Tires: BFG All-Terrains 285/70 17

Suspension: OME 2.5” Medium, Air Rite 5000 Bags (64 psi), Daystar Cradles

Other: Streetacos Carrier Bearing Bracket (Note: Do yourself a favor and install this bracket along with the OME kit. Thanks Brian for the high quality product and even higher level of customer service)

Notes: The OME suspension really performed better than expected with an estimated 1,600 lbs of camper, gear, and people. The sport shocks kept the rear wheels planted and the airbags kept things level even during our more “spirited” driving. In the technical stuff clearance was never an issue and from the driver seat the truck felt nimble, leaving us feeling confident. A larger fuel tank would have been convenient but we were never worried about making it to the next gas station. I’m convinced that keeping the whole package as stock and light as possible, as much as a truck/camper combo can be, while only upgrading those areas necessary to support the heavier payload is the secret to a competent rig.

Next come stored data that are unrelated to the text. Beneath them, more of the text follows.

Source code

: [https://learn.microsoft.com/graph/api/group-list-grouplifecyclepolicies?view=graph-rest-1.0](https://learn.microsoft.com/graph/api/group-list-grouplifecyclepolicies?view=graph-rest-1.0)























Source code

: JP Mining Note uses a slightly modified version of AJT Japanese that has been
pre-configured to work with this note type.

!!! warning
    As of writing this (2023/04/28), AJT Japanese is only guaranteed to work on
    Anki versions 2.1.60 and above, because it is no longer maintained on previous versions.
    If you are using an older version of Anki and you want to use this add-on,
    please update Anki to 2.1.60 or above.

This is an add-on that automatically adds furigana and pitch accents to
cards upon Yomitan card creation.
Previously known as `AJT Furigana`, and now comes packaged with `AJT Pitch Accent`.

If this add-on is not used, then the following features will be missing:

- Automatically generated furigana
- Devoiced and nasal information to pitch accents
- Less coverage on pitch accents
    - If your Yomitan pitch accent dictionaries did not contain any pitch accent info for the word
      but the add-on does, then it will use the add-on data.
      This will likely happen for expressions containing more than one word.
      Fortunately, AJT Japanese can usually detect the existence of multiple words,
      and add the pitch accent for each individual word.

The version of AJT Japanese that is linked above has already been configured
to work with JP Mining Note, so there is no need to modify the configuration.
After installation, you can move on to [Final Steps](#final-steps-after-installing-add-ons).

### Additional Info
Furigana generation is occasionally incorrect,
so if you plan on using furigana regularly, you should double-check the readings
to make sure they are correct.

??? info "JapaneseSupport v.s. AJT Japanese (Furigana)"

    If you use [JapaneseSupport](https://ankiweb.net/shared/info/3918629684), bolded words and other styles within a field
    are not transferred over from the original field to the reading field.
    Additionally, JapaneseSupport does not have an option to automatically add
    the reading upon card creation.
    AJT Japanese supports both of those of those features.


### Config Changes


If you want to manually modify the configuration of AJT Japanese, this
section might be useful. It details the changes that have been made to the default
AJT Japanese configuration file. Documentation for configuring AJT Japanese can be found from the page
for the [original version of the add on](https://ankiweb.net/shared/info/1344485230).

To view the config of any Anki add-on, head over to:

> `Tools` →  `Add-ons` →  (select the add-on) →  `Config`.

Camper: 2014 Four Wheel Camper (FWC), Hawk

Weight Dry: 1,245 lbs per the factory certificate

Features: All the standard Hawk model options plus; “king” bed upgrade (I’m 6’6” so extra pads can be inserted allowing me to sleep bow to stern), flush mount appliances, Yakima roof rack rails, A/C, and smooth exterior fiberglass siding.

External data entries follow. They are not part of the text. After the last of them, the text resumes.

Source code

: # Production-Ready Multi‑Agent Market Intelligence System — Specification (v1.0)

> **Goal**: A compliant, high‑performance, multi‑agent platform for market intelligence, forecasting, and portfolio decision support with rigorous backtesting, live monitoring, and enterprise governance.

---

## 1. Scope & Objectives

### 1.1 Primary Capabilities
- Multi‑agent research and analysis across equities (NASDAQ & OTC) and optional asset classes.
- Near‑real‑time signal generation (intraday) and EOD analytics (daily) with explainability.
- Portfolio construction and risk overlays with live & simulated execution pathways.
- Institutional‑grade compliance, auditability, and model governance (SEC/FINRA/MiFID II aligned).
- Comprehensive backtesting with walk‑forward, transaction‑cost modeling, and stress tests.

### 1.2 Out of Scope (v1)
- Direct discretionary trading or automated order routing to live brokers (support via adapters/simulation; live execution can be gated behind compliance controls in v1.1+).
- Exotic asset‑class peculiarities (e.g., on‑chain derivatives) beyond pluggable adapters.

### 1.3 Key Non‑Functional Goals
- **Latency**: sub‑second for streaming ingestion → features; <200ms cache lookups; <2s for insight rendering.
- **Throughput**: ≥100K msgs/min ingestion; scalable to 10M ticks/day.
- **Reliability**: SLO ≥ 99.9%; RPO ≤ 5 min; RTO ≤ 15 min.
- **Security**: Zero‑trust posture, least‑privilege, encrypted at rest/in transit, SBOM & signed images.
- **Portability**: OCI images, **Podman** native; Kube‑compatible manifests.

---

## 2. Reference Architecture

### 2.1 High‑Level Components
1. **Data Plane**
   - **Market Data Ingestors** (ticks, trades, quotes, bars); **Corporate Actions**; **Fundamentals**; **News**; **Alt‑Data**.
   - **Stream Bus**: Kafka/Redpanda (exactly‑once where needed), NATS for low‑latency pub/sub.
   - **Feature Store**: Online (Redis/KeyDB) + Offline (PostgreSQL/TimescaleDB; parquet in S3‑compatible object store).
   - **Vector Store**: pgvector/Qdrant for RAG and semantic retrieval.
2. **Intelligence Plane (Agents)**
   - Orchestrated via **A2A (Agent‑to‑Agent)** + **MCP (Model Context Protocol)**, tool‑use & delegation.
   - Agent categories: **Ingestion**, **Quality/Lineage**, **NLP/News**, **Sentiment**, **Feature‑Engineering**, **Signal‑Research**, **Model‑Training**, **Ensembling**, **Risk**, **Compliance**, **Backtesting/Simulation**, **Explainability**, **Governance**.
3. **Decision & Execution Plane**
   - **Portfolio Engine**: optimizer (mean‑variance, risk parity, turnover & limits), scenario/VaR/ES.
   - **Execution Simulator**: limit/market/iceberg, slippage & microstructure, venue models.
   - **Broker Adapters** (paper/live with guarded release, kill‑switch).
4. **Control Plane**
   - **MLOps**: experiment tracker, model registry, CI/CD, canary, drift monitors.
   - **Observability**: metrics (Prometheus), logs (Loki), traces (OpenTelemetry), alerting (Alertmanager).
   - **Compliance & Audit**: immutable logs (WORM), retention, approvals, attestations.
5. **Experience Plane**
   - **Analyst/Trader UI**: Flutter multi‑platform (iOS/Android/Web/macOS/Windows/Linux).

Notes: It was 102º at the campsite in El Paso the night before we were to embark and we felt a small twinge of guilt turning the A/C to cold knowing that Joe was to spend the night in his tent. We had that same feeling when it was below 40º and raining on top of a mountain later in the trip. We did however sleep great both nights. While we cooked outside most evenings we took advantage of the hot water for cleanup and with 20 gallons of fresh water on tap running dry was never a worry. Storage on any trip can be an issue if not managed properly. All our standard gear fits into the many camper storage compartments but packing clothes for both hot and cold weather posed an issue. Borrowing the idea from Jonathan Hansen’s “JATAC” we use three Front Runner Wolf Pack boxes for steps into the camper which doubles as a linen closet of sorts. When stored inside the camper, two boxes fit perfectly on the floor in the dining nook while the third box is strapped on top of the storage area midship. 3-4 more boxes would be helpful but at $40/each we decided to put that money towards fuel in the truck instead.

After returning home and giving the camper a good wash, every inch was inspected for evidence of damage or stress. None were found and the smooth fiberglass sides do not even show scratches from the many tree branches that so lovingly brushed by in the tight spots. Cleaned up and aired out we are ready for the next trip!